The participants agreed on a need for orally dispersible tablets (ODTs) or fast dispersible tablets, administered as a single dose, to treat children aged 3 months to 6 years infected with S. mansoni and/or S. haematobium, the two most prevalent species of schistosomes. The tablets should be suitable both for individual case treatments and for mass treatment campaigns, and remain stable in a tropical climate, meeting WHO zone IVb stability requirements. 

Formulation technology

Astellas Pharma Inc. (Japan) took on the initial pediatric formulation development of praziquantel for early clinical phases based on its pharmaceutical technologies. The pediatric tablets that Astellas Pharma developed are at about one-fourth the size of commercial Cesol 600 mg praziquantel tablets and have orally dispersible property so that they can be taken with or even without water. Moreover, taste masking agents introduced to the pediatric formulation enabled children to swallow praziquantel more easily, which promises enhanced compliance and pharmacological effects. Apart from palatability, efficacy, safety and affordability of the new formulation, an appropriate shelf-life to withstand the challenging field temperature and logistics that prevail in Africa are the striven key characteristics.

After successful technology transfer from Astellas to Merck (Germany) and Farmanguinhos (Brazil), both partners started manufacturing and supply of clinical trial material. Further formulation development and production process optimization activities were initiated simultaneously to support the later development phases. 

Active pharmaceutical ingredient (API)

The existing praziquantel formulation is a racemic mixture of levopraziquantel (L-praziquantel ) and dextropraziquantel (D-praziquantel ). Only one of these components is pharmacologically active: the L-praziquantel enantiomer. The other component, D-praziquantel has been shown to be inactive and contributes to the bitter taste that makes treating young children difficult. 
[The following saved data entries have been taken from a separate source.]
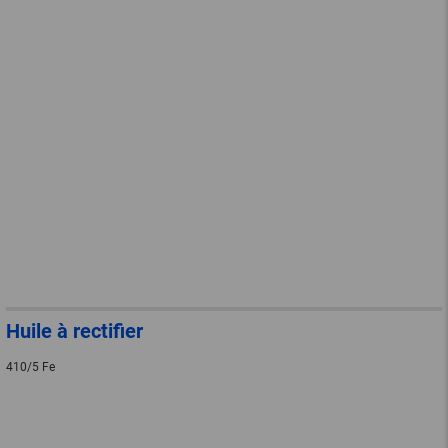
Huile à rectifier
410/5 Fe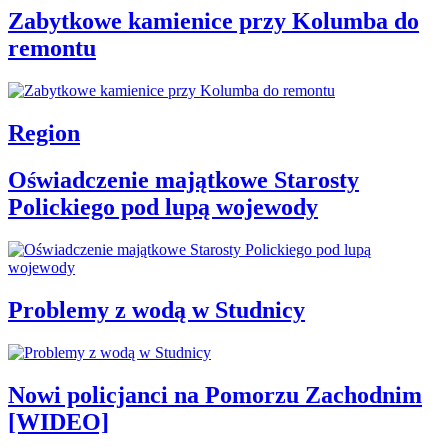
Zabytkowe kamienice przy Kolumba do
remontu
Region
Oświadczenie majątkowe Starosty
Polickiego pod lupą wojewody
Problemy z wodą w Studnicy
Nowi policjanci na Pomorzu Zachodnim
[WIDEO]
Apart from using the current racemic praziquantel active pharmaceutical ingredient (API) to develop the pediatric formulation, another strategy employed by the Consortium was to use only the biologically active R-praziquantel enantiomer, and not the pharmacologically inactive S-praziquantel enantiomer present in the racemic mixture). This was expected to decrease the amount of the required dose and to decrease its severe bitter taste.